3  Walsh, P.G. (1961). Livy: His Historical Aims and Methods. Cambridge: Cambdrige University Press, 18.

Approfondire il rapporto di Livio con il suo contesto politico è un compito ingrato, al quale pure è difficile sottrarsi. Si può invece intendere il suo legame con il contesto storiografico, sia romano che ellenistico, su basi ben più solide: lo dimostra Giuseppe Zecchini in un importante contributo, dove viene posta in risalto la dimensione dell’opera di Livio in quanto storia universale: storia universale «di nuova concezione» (p. 127), che ha Roma come centro narrativo e analitico, ed è imperniata intorno all’anno politico e amministrativo romano. La centralità di Roma, in quanto spazio politico e simbolico, è un tema decisivo dell’opera di Livio. Ne dimostra efficacemente la rilevanza Virginia Fabrizi, in un originale saggio che assume come punto di vista il Foro in quanto teatro di lotte armate: in quanto luogo, dunque, di una ripetuta anomalia, in cui saltano i confini tra spazio urbano e spazio esterno: prima nello scontro fra Romani e Sabini, poi in vari passaggi del conflitto fra patrizi e plebei, e infine con l’ingresso dei Galli nel 390 a.C. Livio è uno storico del conflitto, e anche il suo interesse verso il tema della concordia, sul quale pongono l’accento Francesca Cavaggioni e Francesca Cenerini, si spiega con il suo radicamento in un contesto alla fine di una lunga epoca di guerre civili.

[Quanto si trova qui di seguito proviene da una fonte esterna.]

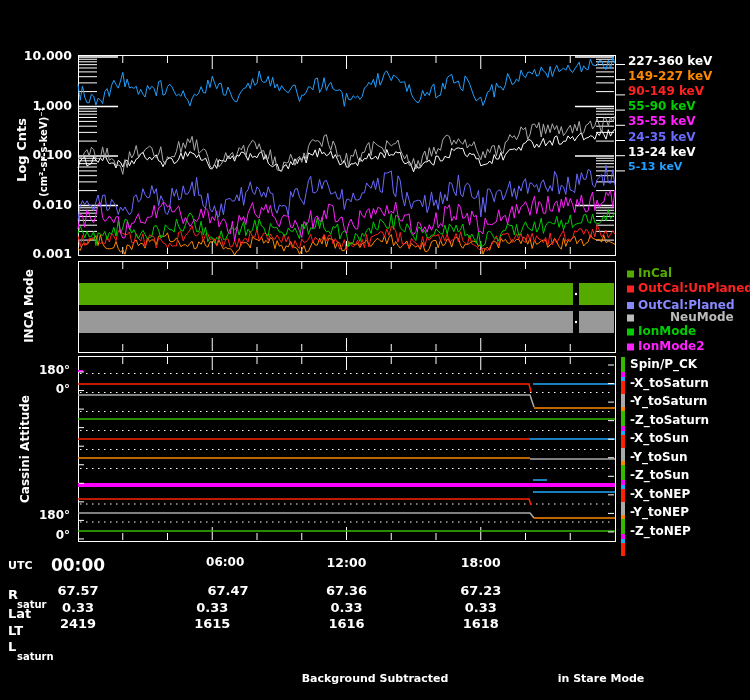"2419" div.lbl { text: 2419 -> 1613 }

Negli ultimi mesi della sua vita Ronald Syme iniziò a progettare un libro intitolato Livy: A Post-War Historian:4 una definizione che poneva lo storico e la sua opera a cavaliere fra due epoche storiche, e ne ribadiva implicitamente l’importanza cardinale nella storia della storiografia romana. I due volumi prodotti dal Centro di Studi Liviani propongono un consuntivo delle linee tendenze principali degli studi dell’ultimo ventennio e, al tempo stesso, una rassegna del potenziale dell’opera come oggetto di indagine. I capitoli sulle Periochae e sulla ricezione degli AUC emergono come nuclei tematici particolarmente forti; è però l’ampiezza complessiva delle proposte e delle prospettive analitiche a imporre questi due volumi come un punto di riferimento imprescindibile per chiunque voglia seriamente accostarsi all’opera di Livio. Il messaggio centrale dei due volumi è la necessità di un approccio collaborativo a un’opera tanto ricca ed esigente; in questo spirito il Centro si profila come un ammirevole modello di lavoro e un prezioso catalizzatore di energie.

4  Santangelo, F. (2016). «Editor’s Introduction». Syme, R., Approaching the Roman Revolution: Papers on Republican History. Oxford: Oxford University Press, 1-15 (p. 12).